§ **TASK REQUIREMENTS**
From the first line to the last, give the data again exactly.

········

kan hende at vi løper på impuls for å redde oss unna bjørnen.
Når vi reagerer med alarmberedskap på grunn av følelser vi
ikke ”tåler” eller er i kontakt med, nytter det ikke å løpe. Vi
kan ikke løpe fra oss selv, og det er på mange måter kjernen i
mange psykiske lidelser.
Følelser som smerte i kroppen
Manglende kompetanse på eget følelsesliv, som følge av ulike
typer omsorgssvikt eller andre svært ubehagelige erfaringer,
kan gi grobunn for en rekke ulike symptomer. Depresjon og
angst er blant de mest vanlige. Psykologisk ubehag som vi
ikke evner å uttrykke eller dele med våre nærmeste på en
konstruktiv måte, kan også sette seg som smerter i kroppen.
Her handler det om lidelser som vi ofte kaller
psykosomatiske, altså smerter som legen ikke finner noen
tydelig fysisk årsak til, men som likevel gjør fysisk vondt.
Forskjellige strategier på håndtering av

········

§ **WRITTEN RESPONSE**
kan hende at vi løper på impuls for å redde oss unna bjørnen.
Når vi reagerer med alarmberedskap på grunn av følelser vi
ikke ”tåler” eller er i kontakt med, nytter det ikke å løpe. Vi
kan ikke løpe fra oss selv, og det er på mange måter kjernen i
mange psykiske lidelser.
Følelser som smerte i kroppen
Manglende kompetanse på eget følelsesliv, som følge av ulike
typer omsorgssvikt eller andre svært ubehagelige erfaringer,
kan gi grobunn for en rekke ulike symptomer. Depresjon og
angst er blant de mest vanlige. Psykologisk ubehag som vi
ikke evner å uttrykke eller dele med våre nærmeste på en
konstruktiv måte, kan også sette seg som smerter i kroppen.
Her handler det om lidelser som vi ofte kaller
psykosomatiske, altså smerter som legen ikke finner noen
tydelig fysisk årsak til, men som likevel gjør fysisk vondt.
Forskjellige strategier på håndtering av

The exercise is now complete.